Flybe Group has confirmed a takeover offer was submitted on Tuesday, February 19, by a consortium of US-based interests.

The firm said in a stock market filing that the offer, which it deemed "preliminary and highly conditional", had been submitted by a group of investors led by New York-based private equity firm Bateleur Capital LLC and Arizona-based capacity provider Mesa Air Group, with support from former Stobart Group chief executive Andrew Tinkler and other un-named institutional shareholders.

The offer included a capital injection and replacement of funding provided by the Connect Airways consortium, the Flybe Group board's preferred bidder, whose members include Virgin Atlantic, Stobart Group, and private equity firm Cyrus Capital.

The Group said the Bateleur/Mesa offer was conditional on, and subject to, a significant number of items, in particular, that it retains ownership of its flybe. (2002) (Exeter) (including Flybe Aviation Services Ltd) and Flybe.com Ltd digital company assets. However, the Group said this would not be possible given it was bound by the terms of a share purchase agreement wherein Connect Airways will acquire the three entities for GBP2.8 million (USD3.61 million).

Other requirements include the offer securing UK Civil Aviation Authority (CAA) consent and agreements being reached with Flybe's credit card acquirers, banks, lessors, OEMs and pension fund trustees. Furthermore, a key aspect of the new proposal is that it requires the publication of a prospectus and the passing of a "whitewash" resolution by Flybe's independent shareholders i.e. that they waive their rights to a mandatory takeover from the Bateleur/Mesa consortium for the Flybe Group ordinary shares that they do not already own or control.

Flybe Group said it had already drawn down on the first GBP15 million (USD19.57 million) of a GBP20 million (USD26.1 million) credit facility extended to it by Connect Airways with repayment due by February 22. In addition, arrangements with Flybe's credit card acquirers and banks are critical to the airline being able to continue to trade and are conditional themselves upon Connect Airways acquiring control of the carrier as a whole.

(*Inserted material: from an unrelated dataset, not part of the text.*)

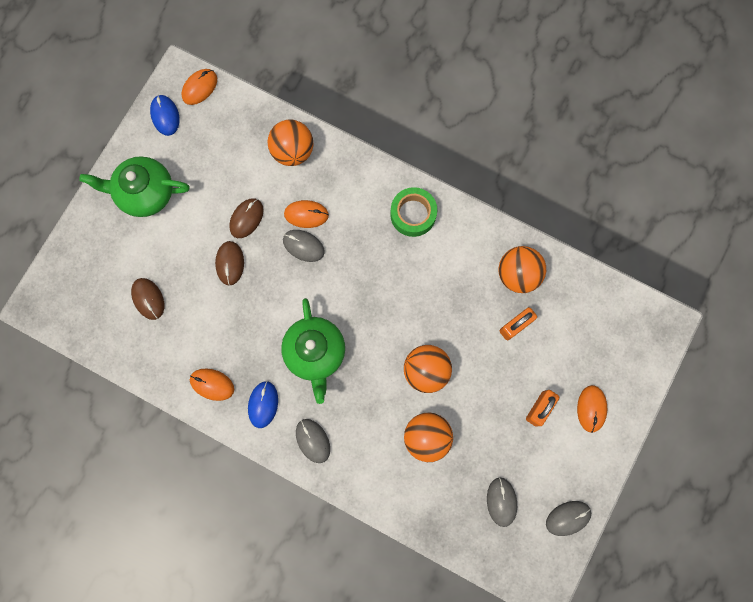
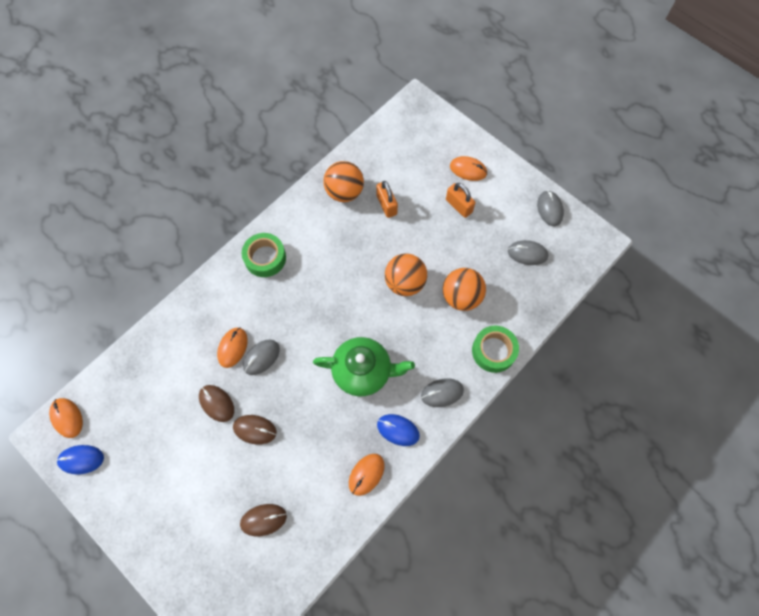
camera: 75 degrees left, 10 degrees down
green teapot [79,156,190,217] -> none
orange ball [267,120,314,166] -> none
none -> green tape [472,326,519,373]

As such, Flybe's board said the Bateleur/Mesa offer was not doable given the timeframe required to enable Flybe to continue to trade.

"The Board emphasises to shareholders that it continues to regard the arrangements entered into with Connect Airways as being the only viable option available to the Company which provides the security that the business needs to continue to trade successfully," it said adding that the Connect Airways offer would preserve the interests of Flybe's stakeholders, customers, employees, partners and pension scheme members.